Crash du Rio-Paris en 2009Air France et Airbus à nouveau devant la justice, à partir de lundi
Plus de treize ans après le crash du vol Rio-Paris au large du Brésil, qui avait tué 228 personnes, la compagnie aérienne et le constructeur sont jugés à partir de lundi, et pour deux mois, à Paris.
Le 1er juin 2009, le vol AF447 entre Rio de Janeiro et Paris s’est abîmé en pleine nuit dans l’océan Atlantique, 3h45 après son décollage, entraînant la mort de ses 216 passagers et douze membres d’équipage. C’est la catastrophe la plus meurtrière de l’histoire d’Air France.
Les premiers débris, ainsi que des corps, furent retrouvés dans les jours qui suivirent, mais l’épave ne fut localisée que deux ans plus tard, le 2 avril 2011, à 3900 mètres d’un fond entouré de hauts reliefs sous-marins, lors de la quatrième phase de recherches. Les boîtes noires, repêchées un mois plus tard, ont confirmé que les pilotes, désorientés par le givrage des sondes de vitesse Pitot dans la zone instable du Pot au noir, près de l’Équateur, n’ont pu rattraper le décrochage de l’appareil, qui a eu lieu en moins de cinq minutes.
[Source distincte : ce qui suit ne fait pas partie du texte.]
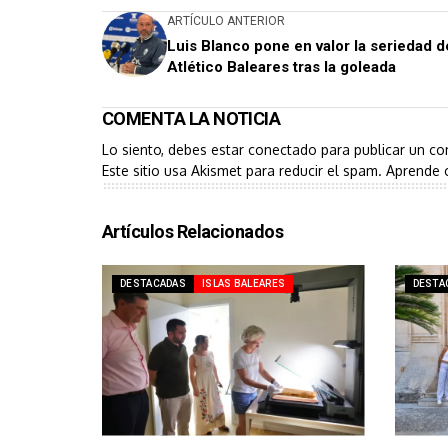
ARTÍCULO ANTERIOR
Luis Blanco pone en valor la seriedad d
Atlético Baleares tras la goleada
COMENTA LA NOTICIA
Lo siento, debes estar
conectado
para publicar un co
Este sitio usa Akismet para reducir el spam.
Aprende 
Artículos Relacionados
DESTACADAS
ISLAS BALEARES
DESTA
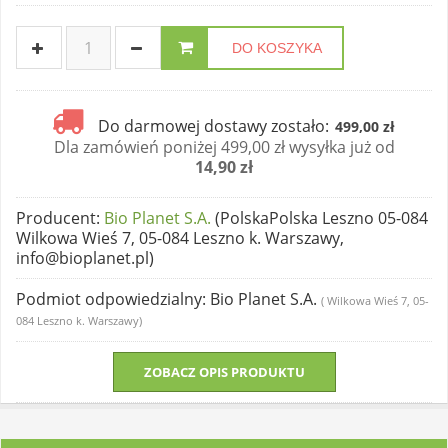
DO KOSZYKA
Do darmowej dostawy zostało:
499,00 zł
Dla zamówień poniżej 499,00 zł wysyłka już od
14,90 zł
Producent
:
Bio Planet S.A.
(PolskaPolska Leszno 05-084
Wilkowa Wieś 7, 05-084 Leszno k. Warszawy,
info@bioplanet.pl)
Podmiot odpowiedzialny
: Bio Planet S.A.
( Wilkowa Wieś 7, 05-
084 Leszno k. Warszawy)
ZOBACZ OPIS PRODUKTU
Après une longue succession d’expertises, les juges d’instruction ont prononcé un non-lieu, le 29 août 2009. Scandalisés, les proches des victimes et les syndicats de pilotes ont fait appel et, le 12 mai 2021, la chambre de l’instruction a prononcé le renvoi pour homicides involontaires des deux entreprises devant le tribunal.
«Pas le procès des pilotes»
À l’issue d’un «combat judiciaire» et d’une instruction «chaotique», «nous attendons que ce procès soit bien le procès d’Airbus et d’Air France», non «celui des pilotes», a déclaré Danièle Lamy, présidente de l’association de proches de victimes Entraide et solidarité AF447. «Nous attendons un procès impartial, exemplaire, pour que cela ne se reproduise plus et que, par ce procès, les deux prévenus mettent la sécurité aérienne au centre de leurs préoccupations plutôt que seulement la rentabilité.»
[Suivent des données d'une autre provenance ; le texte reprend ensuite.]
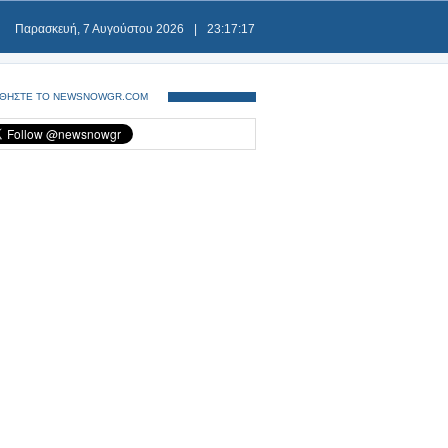
Παρασκευή, 7 Αυγούστου 2026
|
23:17:18
ΘΗΣΤΕ ΤΟ NEWSNOWGR.COM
Air France «garde en mémoire le souvenir des victimes de ce terrible accident et exprime sa plus profonde compassion à l’ensemble de leurs proches», selon un communiqué de la compagnie. Air France, qui avait bénéficié d’un non-lieu à l’issue de l’instruction, «continuera à démontrer qu’elle n’a pas commis de faute pénale à l’origine de l’accident et plaidera la relaxe». L’avionneur européen Airbus, qui n’a pas souhaité s’exprimer avant le procès, conteste lui aussi toute faute pénale.
Formation inadaptée?
À la barre se succéderont surtout de nombreux experts et pilotes: la 31e Chambre correctionnelle du Tribunal de Paris devra en effet déterminer si Airbus et Air France, qui encourent 225’000 euros d’amende, ont commis des fautes en lien certain avec l’accident. Dans son arrêt de renvoi, la cour d’appel a estimé qu’il existait des charges suffisantes contre la compagnie aérienne pour s’être «abstenue de mettre en œuvre une formation adaptée et l’information des équipages qui s’imposait» face au givrage des sondes, «ce qui a empêché les pilotes de réagir comme il le fallait».
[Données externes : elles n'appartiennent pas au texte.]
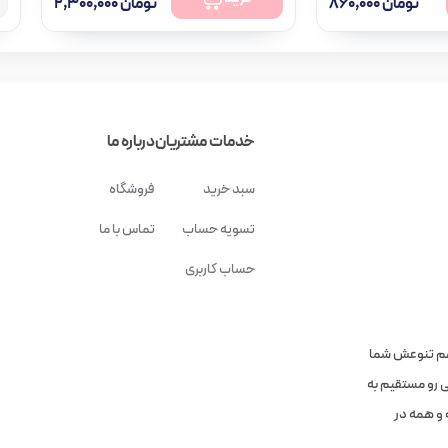
تومان
۸۶۰,۰۰۰
تومان
۲,۳۰۰,۰۰۰
خدمات مشتریان
درباره ما
سبد خرید
فروشگاه
تسویه حساب
تماس با ما
حساب کاربری
هم تنوعش شما
ی رو مستقیم به
 و همه در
Airbus a été renvoyé pour avoir «sous-estimé la gravité des défaillances des sondes anémométriques équipant l’aéronef A330, en ne prenant pas toutes les dispositions nécessaires pour informer d’urgence les équipages des sociétés exploitantes et contribuer à les former efficacement». Les défaillances de sondes s’étaient multipliées dans les mois précédant l’accident. Après la catastrophe, le modèle concerné a été remplacé dans le monde entier.